====== Given passage ======

Electronic manufacturing services (EMS), in the last decade, have witnessed an exceptional rise in accessibility. This rise is like the PCB fabrication service which had evolved in the decade before. This has allowed the possibility of getting EMS for low-volume production and without production commitment. Today we see most of emerging or small-scale companies and even academic institutes getting access to PCB fabrication and PCB assembly.
These EMS are not restricted to large PCBs or through-hole components. The increased access has allowed rapid and small-volume prototyping of PCB design with very small pitch components.
In order to provide a complete end-to-end solution, most of the EMS manufacturers provide the following services:
1. Solder paste application
In this step, the BARE PCB is mechanically fixed between the stencils. Stencil has exposed regions of the components parts which need to be soldered. Once the stencil is fixed on the BARE PCB, then solder paste is applied on the stencil, using applicators that ensure the paste is pulled evenly on all the exposed regions. Solder paste remains on the BARE PCB even after the applicator and stencil are removed.
2. Components placement using pick and place.
Solder paste is applied on the stencil, in the next step it is important to place the components in the right designator location. Component connections need to be aligned with the pads in the PCB in the right orientation and angle. Thus, this process is done using a robotic arm that places the components in the exact position using a miniature vacuum pump. Placement is done as per the XY coordinates provided by the designer. This is usually a sub-file in the Gerber package. Most ECAD software can export in the standard formats accepted by commonly used machines.

======

## Jobs
1. Please reproduce the records from the line with "scientific name: Lophodytes cucullatus" up to and including the line with "genus: Ardea".
2. Pick up the passage on PCB assembly after its last sentence and keep writing.
The passage on PCB assembly and the records are unrelated material.

====== The records ======

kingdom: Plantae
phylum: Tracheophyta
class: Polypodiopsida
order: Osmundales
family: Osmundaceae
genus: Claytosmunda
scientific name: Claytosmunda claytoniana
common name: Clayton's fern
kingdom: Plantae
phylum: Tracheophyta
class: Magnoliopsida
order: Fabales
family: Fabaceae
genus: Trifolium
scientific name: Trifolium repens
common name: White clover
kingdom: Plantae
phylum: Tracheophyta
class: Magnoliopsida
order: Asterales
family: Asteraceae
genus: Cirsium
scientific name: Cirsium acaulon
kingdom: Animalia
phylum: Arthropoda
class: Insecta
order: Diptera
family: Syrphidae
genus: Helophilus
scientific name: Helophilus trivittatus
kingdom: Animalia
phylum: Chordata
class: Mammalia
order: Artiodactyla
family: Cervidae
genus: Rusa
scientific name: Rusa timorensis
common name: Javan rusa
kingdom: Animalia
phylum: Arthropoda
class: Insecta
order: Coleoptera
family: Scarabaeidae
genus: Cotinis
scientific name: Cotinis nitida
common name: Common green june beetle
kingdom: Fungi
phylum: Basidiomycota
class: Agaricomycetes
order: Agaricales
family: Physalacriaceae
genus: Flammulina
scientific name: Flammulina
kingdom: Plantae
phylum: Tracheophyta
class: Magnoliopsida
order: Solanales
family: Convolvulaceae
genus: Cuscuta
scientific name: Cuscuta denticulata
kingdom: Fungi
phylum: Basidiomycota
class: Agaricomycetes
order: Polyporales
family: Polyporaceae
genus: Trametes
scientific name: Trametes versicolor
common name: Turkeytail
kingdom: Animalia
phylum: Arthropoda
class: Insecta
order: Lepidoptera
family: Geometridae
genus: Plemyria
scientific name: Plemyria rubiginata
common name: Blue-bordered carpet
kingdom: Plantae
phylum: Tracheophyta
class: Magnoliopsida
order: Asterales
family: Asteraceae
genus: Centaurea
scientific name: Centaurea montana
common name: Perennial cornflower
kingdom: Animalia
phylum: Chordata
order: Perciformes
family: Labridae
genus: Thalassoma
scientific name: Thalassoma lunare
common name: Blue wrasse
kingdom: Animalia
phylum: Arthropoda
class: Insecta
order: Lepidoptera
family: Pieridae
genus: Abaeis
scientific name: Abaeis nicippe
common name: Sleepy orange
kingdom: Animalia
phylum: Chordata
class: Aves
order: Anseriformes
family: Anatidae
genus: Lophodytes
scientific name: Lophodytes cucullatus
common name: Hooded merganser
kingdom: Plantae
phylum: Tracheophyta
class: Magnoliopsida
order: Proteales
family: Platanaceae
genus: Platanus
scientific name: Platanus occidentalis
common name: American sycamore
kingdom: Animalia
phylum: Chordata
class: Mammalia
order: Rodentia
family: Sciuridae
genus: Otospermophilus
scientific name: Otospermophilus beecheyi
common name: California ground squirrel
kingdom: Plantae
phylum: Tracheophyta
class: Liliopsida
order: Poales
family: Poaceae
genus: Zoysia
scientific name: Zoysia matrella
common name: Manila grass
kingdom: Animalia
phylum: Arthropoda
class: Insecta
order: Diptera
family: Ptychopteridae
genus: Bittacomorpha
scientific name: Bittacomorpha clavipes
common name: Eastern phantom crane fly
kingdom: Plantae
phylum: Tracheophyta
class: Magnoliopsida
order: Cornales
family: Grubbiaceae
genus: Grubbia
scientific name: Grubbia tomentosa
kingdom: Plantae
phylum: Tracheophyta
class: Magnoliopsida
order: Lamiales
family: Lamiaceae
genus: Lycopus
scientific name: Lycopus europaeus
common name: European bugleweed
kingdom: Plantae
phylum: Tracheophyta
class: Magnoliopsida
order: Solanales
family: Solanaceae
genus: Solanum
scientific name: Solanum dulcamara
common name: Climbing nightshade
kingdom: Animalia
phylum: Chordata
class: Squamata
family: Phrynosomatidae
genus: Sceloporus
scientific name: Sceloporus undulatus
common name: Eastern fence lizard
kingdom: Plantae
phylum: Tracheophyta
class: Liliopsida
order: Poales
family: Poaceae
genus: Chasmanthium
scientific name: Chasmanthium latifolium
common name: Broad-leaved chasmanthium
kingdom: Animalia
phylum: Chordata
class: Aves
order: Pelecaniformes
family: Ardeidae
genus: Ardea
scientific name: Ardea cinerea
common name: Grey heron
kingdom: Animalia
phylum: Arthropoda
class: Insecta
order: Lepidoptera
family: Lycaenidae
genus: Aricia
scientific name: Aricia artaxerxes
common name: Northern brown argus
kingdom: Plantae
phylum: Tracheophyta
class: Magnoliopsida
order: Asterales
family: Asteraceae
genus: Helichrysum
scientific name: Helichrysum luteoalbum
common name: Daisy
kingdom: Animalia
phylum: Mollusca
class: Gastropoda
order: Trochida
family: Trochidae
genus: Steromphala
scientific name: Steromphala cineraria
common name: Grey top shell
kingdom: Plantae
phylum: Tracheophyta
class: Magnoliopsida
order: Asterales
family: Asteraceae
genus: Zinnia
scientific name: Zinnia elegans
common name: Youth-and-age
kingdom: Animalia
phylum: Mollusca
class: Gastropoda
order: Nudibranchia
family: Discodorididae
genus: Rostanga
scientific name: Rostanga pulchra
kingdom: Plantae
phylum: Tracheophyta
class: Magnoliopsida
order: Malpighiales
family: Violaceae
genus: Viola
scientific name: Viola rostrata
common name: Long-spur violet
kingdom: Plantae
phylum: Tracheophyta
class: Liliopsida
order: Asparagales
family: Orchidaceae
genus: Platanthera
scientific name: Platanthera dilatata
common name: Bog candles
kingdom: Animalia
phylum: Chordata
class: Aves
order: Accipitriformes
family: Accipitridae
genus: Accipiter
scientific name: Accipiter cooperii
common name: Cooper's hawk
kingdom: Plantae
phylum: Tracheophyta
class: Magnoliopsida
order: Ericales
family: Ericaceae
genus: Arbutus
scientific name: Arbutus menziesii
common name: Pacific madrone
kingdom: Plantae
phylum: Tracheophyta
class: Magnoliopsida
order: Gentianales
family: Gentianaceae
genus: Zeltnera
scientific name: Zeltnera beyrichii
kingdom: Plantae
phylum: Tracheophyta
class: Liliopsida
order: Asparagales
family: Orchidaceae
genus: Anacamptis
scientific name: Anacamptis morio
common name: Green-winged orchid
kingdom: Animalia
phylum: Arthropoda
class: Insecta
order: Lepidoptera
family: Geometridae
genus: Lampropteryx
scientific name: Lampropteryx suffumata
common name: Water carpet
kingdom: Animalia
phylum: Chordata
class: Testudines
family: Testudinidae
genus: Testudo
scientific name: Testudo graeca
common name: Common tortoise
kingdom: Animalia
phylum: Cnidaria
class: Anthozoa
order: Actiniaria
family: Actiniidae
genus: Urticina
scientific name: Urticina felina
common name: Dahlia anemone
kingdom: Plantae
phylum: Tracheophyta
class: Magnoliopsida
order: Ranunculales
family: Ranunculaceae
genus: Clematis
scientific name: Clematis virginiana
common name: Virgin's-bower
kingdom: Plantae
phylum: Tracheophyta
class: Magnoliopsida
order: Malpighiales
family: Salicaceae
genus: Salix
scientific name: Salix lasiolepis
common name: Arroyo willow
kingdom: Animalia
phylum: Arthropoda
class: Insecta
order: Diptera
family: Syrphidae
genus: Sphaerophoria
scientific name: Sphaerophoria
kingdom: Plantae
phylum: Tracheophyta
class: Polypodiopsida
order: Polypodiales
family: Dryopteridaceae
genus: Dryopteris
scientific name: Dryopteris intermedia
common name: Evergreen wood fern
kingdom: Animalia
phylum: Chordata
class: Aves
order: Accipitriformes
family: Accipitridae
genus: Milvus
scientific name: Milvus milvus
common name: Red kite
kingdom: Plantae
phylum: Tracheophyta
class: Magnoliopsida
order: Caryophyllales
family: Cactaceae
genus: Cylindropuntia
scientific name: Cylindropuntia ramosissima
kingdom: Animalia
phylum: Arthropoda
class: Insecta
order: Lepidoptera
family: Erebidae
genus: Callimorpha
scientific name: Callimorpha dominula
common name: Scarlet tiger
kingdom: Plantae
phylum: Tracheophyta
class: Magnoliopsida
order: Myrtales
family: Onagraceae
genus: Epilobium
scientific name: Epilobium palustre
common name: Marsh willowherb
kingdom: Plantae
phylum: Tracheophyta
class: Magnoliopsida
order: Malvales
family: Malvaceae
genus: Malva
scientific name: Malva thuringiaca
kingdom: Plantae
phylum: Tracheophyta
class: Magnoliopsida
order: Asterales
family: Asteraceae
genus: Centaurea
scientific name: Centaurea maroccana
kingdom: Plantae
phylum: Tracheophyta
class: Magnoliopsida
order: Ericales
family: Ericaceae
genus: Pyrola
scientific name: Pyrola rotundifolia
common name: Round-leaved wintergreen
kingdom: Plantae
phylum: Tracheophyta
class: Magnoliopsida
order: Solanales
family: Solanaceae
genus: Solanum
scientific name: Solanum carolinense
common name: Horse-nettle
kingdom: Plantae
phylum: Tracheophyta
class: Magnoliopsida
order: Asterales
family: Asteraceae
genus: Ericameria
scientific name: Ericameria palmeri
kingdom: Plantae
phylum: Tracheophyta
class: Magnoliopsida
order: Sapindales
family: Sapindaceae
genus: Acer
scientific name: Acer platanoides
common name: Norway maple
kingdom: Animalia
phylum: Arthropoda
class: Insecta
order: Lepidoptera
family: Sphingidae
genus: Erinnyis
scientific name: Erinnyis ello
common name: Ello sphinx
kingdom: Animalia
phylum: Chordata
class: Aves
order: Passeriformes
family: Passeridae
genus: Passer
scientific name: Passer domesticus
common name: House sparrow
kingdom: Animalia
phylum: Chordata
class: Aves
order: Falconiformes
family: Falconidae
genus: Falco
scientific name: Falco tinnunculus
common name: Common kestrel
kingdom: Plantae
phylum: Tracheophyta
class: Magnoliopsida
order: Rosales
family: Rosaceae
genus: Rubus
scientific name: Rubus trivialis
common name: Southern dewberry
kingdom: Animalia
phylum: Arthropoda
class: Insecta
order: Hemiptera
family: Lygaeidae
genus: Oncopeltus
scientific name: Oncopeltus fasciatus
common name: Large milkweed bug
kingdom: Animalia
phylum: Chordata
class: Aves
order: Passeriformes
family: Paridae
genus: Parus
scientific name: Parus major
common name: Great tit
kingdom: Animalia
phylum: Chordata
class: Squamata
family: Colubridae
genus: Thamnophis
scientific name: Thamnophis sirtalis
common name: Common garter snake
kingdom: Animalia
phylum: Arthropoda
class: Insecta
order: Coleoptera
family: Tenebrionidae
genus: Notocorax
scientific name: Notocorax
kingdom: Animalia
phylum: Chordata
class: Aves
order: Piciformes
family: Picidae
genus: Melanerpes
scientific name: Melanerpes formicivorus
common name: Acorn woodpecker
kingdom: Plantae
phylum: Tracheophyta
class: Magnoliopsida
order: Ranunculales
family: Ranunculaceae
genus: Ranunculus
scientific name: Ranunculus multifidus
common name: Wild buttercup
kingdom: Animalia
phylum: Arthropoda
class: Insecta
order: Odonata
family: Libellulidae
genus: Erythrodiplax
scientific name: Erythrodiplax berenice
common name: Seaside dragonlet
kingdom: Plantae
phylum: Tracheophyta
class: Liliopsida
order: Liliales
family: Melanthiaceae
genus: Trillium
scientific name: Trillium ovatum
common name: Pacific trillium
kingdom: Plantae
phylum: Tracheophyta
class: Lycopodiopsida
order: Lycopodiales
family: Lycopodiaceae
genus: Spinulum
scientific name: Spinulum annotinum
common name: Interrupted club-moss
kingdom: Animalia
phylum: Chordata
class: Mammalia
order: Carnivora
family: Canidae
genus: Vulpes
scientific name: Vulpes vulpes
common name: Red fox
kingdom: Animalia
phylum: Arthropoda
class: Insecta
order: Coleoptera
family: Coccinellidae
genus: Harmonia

======

## Outputs for the tasks
1.
scientific name: Lophodytes cucullatus
common name: Hooded merganser
kingdom: Plantae
phylum: Tracheophyta
class: Magnoliopsida
order: Proteales
family: Platanaceae
genus: Platanus
scientific name: Platanus occidentalis
common name: American sycamore
kingdom: Animalia
phylum: Chordata
class: Mammalia
order: Rodentia
family: Sciuridae
genus: Otospermophilus
scientific name: Otospermophilus beecheyi
common name: California ground squirrel
kingdom: Plantae
phylum: Tracheophyta
class: Liliopsida
order: Poales
family: Poaceae
genus: Zoysia
scientific name: Zoysia matrella
common name: Manila grass
kingdom: Animalia
phylum: Arthropoda
class: Insecta
order: Diptera
family: Ptychopteridae
genus: Bittacomorpha
scientific name: Bittacomorpha clavipes
common name: Eastern phantom crane fly
kingdom: Plantae
phylum: Tracheophyta
class: Magnoliopsida
order: Cornales
family: Grubbiaceae
genus: Grubbia
scientific name: Grubbia tomentosa
kingdom: Plantae
phylum: Tracheophyta
class: Magnoliopsida
order: Lamiales
family: Lamiaceae
genus: Lycopus
scientific name: Lycopus europaeus
common name: European bugleweed
kingdom: Plantae
phylum: Tracheophyta
class: Magnoliopsida
order: Solanales
family: Solanaceae
genus: Solanum
scientific name: Solanum dulcamara
common name: Climbing nightshade
kingdom: Animalia
phylum: Chordata
class: Squamata
family: Phrynosomatidae
genus: Sceloporus
scientific name: Sceloporus undulatus
common name: Eastern fence lizard
kingdom: Plantae
phylum: Tracheophyta
class: Liliopsida
order: Poales
family: Poaceae
genus: Chasmanthium
scientific name: Chasmanthium latifolium
common name: Broad-leaved chasmanthium
kingdom: Animalia
phylum: Chordata
class: Aves
order: Pelecaniformes
family: Ardeidae
genus: Ardea

2.
3. Solder reflows process.
Components are placed in the designated location then we need to run the PCB with the components through a reflow oven. The reflow oven exposes the completely placed PCB to a specific temperature, which will ensure the solder paste meets its peak temperature and adheres to the BARE PCB.
4. Inspection
Electronic components work on very tight tolerance when it comes to components placement and soldering the margin for error is very small. Often the PCB holding position or component dropping can occur, which can lead to open points or short circuits in the assembled PCB. These issues need to be identified using manual inspection, semi-automatic or automatic inspection.
Manual inspection is possible when the volume is less, and the parts size is on the higher side. This becomes extremely difficult and human error prone when the board size is large, the component count is higher and the size of the components is smaller.
For this semi-automatic or automatic method is preferred, where a reference image for each component is provided from the master board which becomes the golden reference. This is completely automatic, and inspection is image-based, which makes it fast and highly efficient.
5. Functional testing
Assembled PCB consists of multiple points of failure and tolerance ranges that need to be met. This is critical to ensure the PCBA functions as per the desired requirement. To test this dedicated test jigs are built which provided input in the desired range and output can be monitored and the test report is provided. As per the application, PCBA either requires a programming step or not. This is also included in this step.
In case the PCBA fails here, points of failure are identified and sent for rework. Else PCBA is marked QC-cleared and pushed cleaning.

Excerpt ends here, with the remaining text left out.